[Records contained in a dataset]
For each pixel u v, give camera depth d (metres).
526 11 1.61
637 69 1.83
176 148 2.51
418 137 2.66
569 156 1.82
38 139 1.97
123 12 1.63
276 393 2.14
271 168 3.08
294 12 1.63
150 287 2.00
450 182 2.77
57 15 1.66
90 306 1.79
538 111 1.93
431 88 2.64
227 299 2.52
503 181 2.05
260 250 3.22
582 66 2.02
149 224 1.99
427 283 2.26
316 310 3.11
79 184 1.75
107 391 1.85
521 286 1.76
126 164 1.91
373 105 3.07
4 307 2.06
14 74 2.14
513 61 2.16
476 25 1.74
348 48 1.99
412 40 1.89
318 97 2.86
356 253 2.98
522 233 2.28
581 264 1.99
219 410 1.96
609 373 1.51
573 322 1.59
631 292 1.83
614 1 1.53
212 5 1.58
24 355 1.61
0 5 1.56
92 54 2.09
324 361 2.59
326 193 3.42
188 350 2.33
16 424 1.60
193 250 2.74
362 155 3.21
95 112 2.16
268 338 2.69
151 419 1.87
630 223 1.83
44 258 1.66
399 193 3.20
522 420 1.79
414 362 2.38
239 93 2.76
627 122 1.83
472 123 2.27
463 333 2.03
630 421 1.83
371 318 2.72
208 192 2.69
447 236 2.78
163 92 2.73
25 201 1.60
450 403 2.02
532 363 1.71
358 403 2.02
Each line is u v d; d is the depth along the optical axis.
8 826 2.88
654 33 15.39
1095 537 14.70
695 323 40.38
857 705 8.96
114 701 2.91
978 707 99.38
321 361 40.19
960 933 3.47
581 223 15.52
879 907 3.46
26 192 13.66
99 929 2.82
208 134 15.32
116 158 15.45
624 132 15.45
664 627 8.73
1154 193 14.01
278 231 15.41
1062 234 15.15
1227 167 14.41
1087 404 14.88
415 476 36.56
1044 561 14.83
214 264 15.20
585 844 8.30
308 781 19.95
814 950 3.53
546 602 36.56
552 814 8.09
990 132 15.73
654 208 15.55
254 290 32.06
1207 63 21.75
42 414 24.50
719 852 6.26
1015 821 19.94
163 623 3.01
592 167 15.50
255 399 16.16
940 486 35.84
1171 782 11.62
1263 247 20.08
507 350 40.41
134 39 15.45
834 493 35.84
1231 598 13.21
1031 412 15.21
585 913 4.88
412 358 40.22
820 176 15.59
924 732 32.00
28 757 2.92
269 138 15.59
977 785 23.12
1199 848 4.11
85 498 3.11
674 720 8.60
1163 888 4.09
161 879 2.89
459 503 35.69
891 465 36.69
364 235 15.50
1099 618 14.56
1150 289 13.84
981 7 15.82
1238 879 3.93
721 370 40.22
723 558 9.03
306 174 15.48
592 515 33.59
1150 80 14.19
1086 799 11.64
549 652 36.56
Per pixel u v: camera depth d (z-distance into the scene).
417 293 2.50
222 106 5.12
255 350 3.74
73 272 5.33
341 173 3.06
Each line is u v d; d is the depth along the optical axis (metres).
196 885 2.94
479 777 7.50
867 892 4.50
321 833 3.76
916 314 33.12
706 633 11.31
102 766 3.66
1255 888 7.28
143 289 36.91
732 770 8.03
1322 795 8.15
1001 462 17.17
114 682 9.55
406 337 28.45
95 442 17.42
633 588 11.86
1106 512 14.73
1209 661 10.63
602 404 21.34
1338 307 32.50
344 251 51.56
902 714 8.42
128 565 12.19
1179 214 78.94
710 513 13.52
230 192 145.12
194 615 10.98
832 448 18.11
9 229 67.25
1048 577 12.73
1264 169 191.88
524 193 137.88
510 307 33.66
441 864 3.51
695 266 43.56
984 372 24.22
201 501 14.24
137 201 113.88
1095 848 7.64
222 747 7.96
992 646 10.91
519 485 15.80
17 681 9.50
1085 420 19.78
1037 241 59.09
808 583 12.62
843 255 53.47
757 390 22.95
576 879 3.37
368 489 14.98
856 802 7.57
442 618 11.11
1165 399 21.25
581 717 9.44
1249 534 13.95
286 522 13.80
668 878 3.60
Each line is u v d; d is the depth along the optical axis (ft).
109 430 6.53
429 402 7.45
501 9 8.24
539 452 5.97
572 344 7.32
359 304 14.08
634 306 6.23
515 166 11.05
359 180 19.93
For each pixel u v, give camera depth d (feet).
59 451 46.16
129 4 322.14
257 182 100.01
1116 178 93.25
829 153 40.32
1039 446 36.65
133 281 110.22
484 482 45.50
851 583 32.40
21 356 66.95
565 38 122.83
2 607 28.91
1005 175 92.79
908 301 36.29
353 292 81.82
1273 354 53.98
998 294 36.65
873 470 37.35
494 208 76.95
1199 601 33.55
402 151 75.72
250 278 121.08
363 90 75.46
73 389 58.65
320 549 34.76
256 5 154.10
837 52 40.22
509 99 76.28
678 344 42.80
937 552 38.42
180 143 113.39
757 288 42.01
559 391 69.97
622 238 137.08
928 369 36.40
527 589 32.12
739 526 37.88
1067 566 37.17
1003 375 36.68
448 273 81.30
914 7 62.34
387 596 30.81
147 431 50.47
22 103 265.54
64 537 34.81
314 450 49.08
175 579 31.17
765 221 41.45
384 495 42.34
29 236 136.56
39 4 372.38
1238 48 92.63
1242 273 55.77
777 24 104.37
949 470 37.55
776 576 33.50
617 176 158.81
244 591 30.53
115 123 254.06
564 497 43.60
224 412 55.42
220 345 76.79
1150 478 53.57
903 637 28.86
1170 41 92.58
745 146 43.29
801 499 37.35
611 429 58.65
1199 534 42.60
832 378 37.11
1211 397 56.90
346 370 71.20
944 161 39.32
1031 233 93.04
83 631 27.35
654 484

- What this task involves
Exactly as shown above, return every record.

- Output for this task
For each pixel u v, give camera depth d (metres).
526 11 1.61
637 69 1.83
176 148 2.51
418 137 2.66
569 156 1.82
38 139 1.97
123 12 1.63
276 393 2.14
271 168 3.08
294 12 1.63
150 287 2.00
450 182 2.77
57 15 1.66
90 306 1.79
538 111 1.93
431 88 2.64
227 299 2.52
503 181 2.05
260 250 3.22
582 66 2.02
149 224 1.99
427 283 2.26
316 310 3.11
79 184 1.75
107 391 1.85
521 286 1.76
126 164 1.91
373 105 3.07
4 307 2.06
14 74 2.14
513 61 2.16
476 25 1.74
348 48 1.99
412 40 1.89
318 97 2.86
356 253 2.98
522 233 2.28
581 264 1.99
219 410 1.96
609 373 1.51
573 322 1.59
631 292 1.83
614 1 1.53
212 5 1.58
24 355 1.61
0 5 1.56
92 54 2.09
324 361 2.59
326 193 3.42
188 350 2.33
16 424 1.60
193 250 2.74
362 155 3.21
95 112 2.16
268 338 2.69
151 419 1.87
630 223 1.83
44 258 1.66
399 193 3.20
522 420 1.79
414 362 2.38
239 93 2.76
627 122 1.83
472 123 2.27
463 333 2.03
630 421 1.83
371 318 2.72
208 192 2.69
447 236 2.78
163 92 2.73
25 201 1.60
450 403 2.02
532 363 1.71
358 403 2.02
Each line is u v d; d is the depth along the optical axis.
8 826 2.88
654 33 15.39
1095 537 14.70
695 323 40.38
857 705 8.96
114 701 2.91
978 707 99.38
321 361 40.19
960 933 3.47
581 223 15.52
879 907 3.46
26 192 13.66
99 929 2.82
208 134 15.32
116 158 15.45
624 132 15.45
664 627 8.73
1154 193 14.01
278 231 15.41
1062 234 15.15
1227 167 14.41
1087 404 14.88
415 476 36.56
1044 561 14.83
214 264 15.20
585 844 8.30
308 781 19.95
814 950 3.53
546 602 36.56
552 814 8.09
990 132 15.73
654 208 15.55
254 290 32.06
1207 63 21.75
42 414 24.50
719 852 6.26
1015 821 19.94
163 623 3.01
592 167 15.50
255 399 16.16
940 486 35.84
1171 782 11.62
1263 247 20.08
507 350 40.41
134 39 15.45
834 493 35.84
1231 598 13.21
1031 412 15.21
585 913 4.88
412 358 40.22
820 176 15.59
924 732 32.00
28 757 2.92
269 138 15.59
977 785 23.12
1199 848 4.11
85 498 3.11
674 720 8.60
1163 888 4.09
161 879 2.89
459 503 35.69
891 465 36.69
364 235 15.50
1099 618 14.56
1150 289 13.84
981 7 15.82
1238 879 3.93
721 370 40.22
723 558 9.03
306 174 15.48
592 515 33.59
1150 80 14.19
1086 799 11.64
549 652 36.56
Per pixel u v: camera depth d (z-distance into the scene).
417 293 2.50
222 106 5.12
255 350 3.74
73 272 5.33
341 173 3.06
Each line is u v d; d is the depth along the optical axis (metres).
196 885 2.94
479 777 7.50
867 892 4.50
321 833 3.76
916 314 33.12
706 633 11.31
102 766 3.66
1255 888 7.28
143 289 36.91
732 770 8.03
1322 795 8.15
1001 462 17.17
114 682 9.55
406 337 28.45
95 442 17.42
633 588 11.86
1106 512 14.73
1209 661 10.63
602 404 21.34
1338 307 32.50
344 251 51.56
902 714 8.42
128 565 12.19
1179 214 78.94
710 513 13.52
230 192 145.12
194 615 10.98
832 448 18.11
9 229 67.25
1048 577 12.73
1264 169 191.88
524 193 137.88
510 307 33.66
441 864 3.51
695 266 43.56
984 372 24.22
201 501 14.24
137 201 113.88
1095 848 7.64
222 747 7.96
992 646 10.91
519 485 15.80
17 681 9.50
1085 420 19.78
1037 241 59.09
808 583 12.62
843 255 53.47
757 390 22.95
576 879 3.37
368 489 14.98
856 802 7.57
442 618 11.11
1165 399 21.25
581 717 9.44
1249 534 13.95
286 522 13.80
668 878 3.60
Each line is u v d; d is the depth along the optical axis (ft).
109 430 6.53
429 402 7.45
501 9 8.24
539 452 5.97
572 344 7.32
359 304 14.08
634 306 6.23
515 166 11.05
359 180 19.93
For each pixel u v, give camera depth d (feet).
59 451 46.16
129 4 322.14
257 182 100.01
1116 178 93.25
829 153 40.32
1039 446 36.65
133 281 110.22
484 482 45.50
851 583 32.40
21 356 66.95
565 38 122.83
2 607 28.91
1005 175 92.79
908 301 36.29
353 292 81.82
1273 354 53.98
998 294 36.65
873 470 37.35
494 208 76.95
1199 601 33.55
402 151 75.72
250 278 121.08
363 90 75.46
73 389 58.65
320 549 34.76
256 5 154.10
837 52 40.22
509 99 76.28
678 344 42.80
937 552 38.42
180 143 113.39
757 288 42.01
559 391 69.97
622 238 137.08
928 369 36.40
527 589 32.12
739 526 37.88
1067 566 37.17
1003 375 36.68
448 273 81.30
914 7 62.34
387 596 30.81
147 431 50.47
22 103 265.54
64 537 34.81
314 450 49.08
175 579 31.17
765 221 41.45
384 495 42.34
29 236 136.56
39 4 372.38
1238 48 92.63
1242 273 55.77
777 24 104.37
949 470 37.55
776 576 33.50
617 176 158.81
244 591 30.53
115 123 254.06
564 497 43.60
224 412 55.42
220 345 76.79
1150 478 53.57
903 637 28.86
1170 41 92.58
745 146 43.29
801 499 37.35
611 429 58.65
1199 534 42.60
832 378 37.11
1211 397 56.90
346 370 71.20
944 161 39.32
1031 233 93.04
83 631 27.35
654 484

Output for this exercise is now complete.